7. What’s next in your career?
After the intercalated BSc, I transferred to UCL to join the MB PhD programme to integrate a PhD within my medical degree. I am currently in the final year of PhD at UCL Great Ormond Street Institute of Child Health, investigating the biology of paediatric brain tumours, with a focus on the unique insights that can be gained from clinical and molecular post-mortem investigations. I return to medical school next year to complete the final two years of medicine.
3. What skills and knowledge have you gained?
The intercalated BSc in Clinical Sciences allowed me to fully appreciate the concept of translational medicine and introduced many different studies that have led to changes in clinical practice. I have often referred to these studies since completing the intercalated BSc and during clinical placements, such as the study by Smith et al. (2012) that analysed data from the National Joint Registry to compare the survival of different implants used in hip replacements. In addition, the research studies investigating the potential of GDNF as a treatment for Parkinson’s disease highlighted to me how initial failures do not necessarily end an attempt to create a new medical technology or treatment.
4. Any highlights during your intercalation year?
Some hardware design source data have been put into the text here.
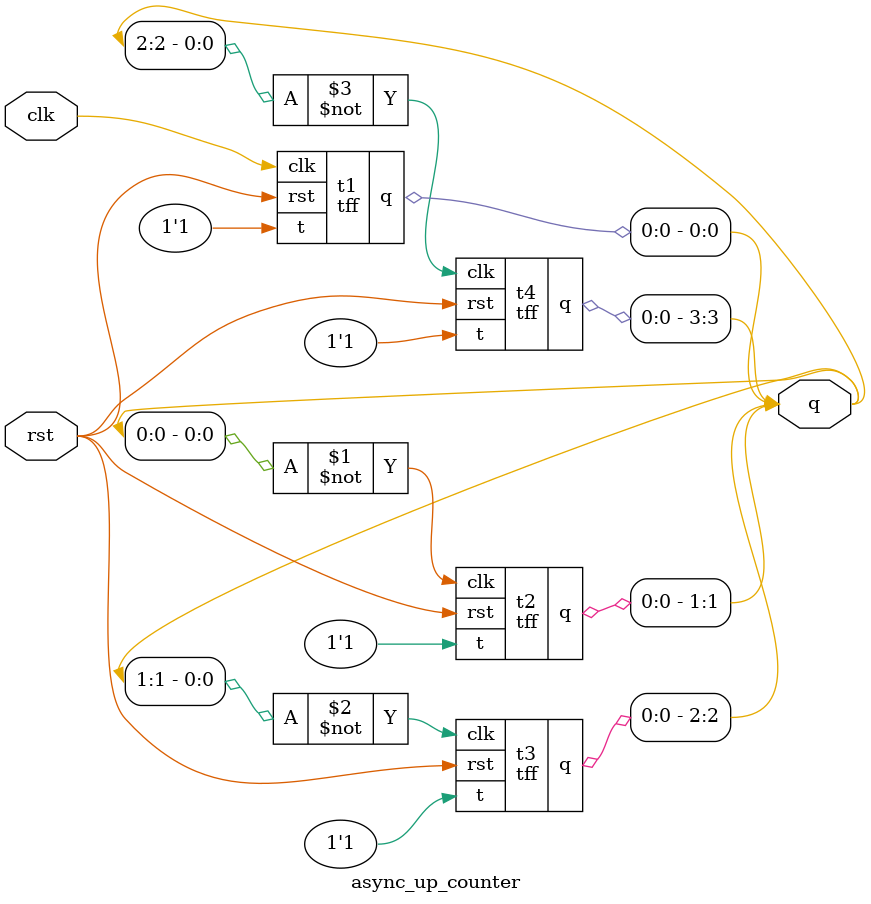
<source format=v>
module tff(input t,clk,rst, output reg q);
always @(posedge clk or posedge rst) begin
	if(rst) q<=0;
	else if(t) q<=~q;
end
endmodule

module async_up_counter(input clk,rst, output [3:0] q);
tff t1(.clk(clk),.rst(rst),.t(1'b1),.q(q[0]));
tff t2(.clk(~q[0]),.rst(rst),.t(1'b1),.q(q[1]));
tff t3(.clk(~q[1]),.rst(rst),.t(1'b1),.q(q[2]));
tff t4(.clk(~q[2]),.rst(rst),.t(1'b1),.q(q[3]));
endmodule

</source>
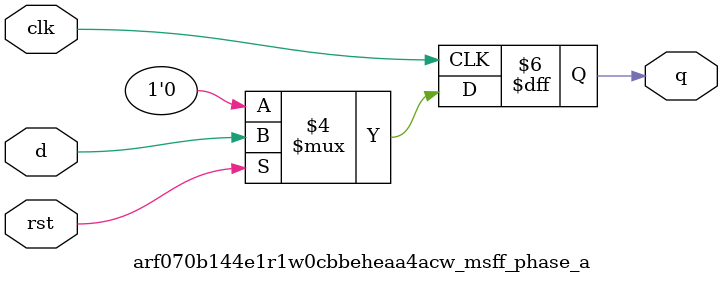
<source format=sv>
`ifndef ARF070B144E1R1W0CBBEHEAA4ACW_MSFF_PHASE_A_SV
`define ARF070B144E1R1W0CBBEHEAA4ACW_MSFF_PHASE_A_SV

module arf070b144e1r1w0cbbeheaa4acw_msff_phase_a #
(
  parameter DWIDTH = 1
)
(
  input  logic [DWIDTH-1:0] d,
  input  logic clk,
  input  logic rst,
  output logic [DWIDTH-1:0] q
);

always_ff @ (posedge clk) begin
  if (~rst) begin
    q <= '0;
  end
  else begin
    q <= d;
  end
end

endmodule // arf070b144e1r1w0cbbeheaa4acw_msff_phase_a

`endif // ARF070B144E1R1W0CBBEHEAA4ACW_MSFF_PHASE_A_SV
</source>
There are so many! I enjoyed delving deeper into topics and learning about the research in rarer diseases that are not always focused upon during medical school. In addition, having a dedicated period of time to complete the research project was appreciated, especially with a project where consecutive days of lab work were required. On completion of my research project, I presented the work at a national meeting in London and at my first international conference in Serbia. The course leads, my project supervisors and members of the lab I worked with during my project were extremely supportive. I enjoyed being in a smaller cohort for a year and met good friends I remain in regular contact with, despite being placed across the country and being at different stages in our medical careers.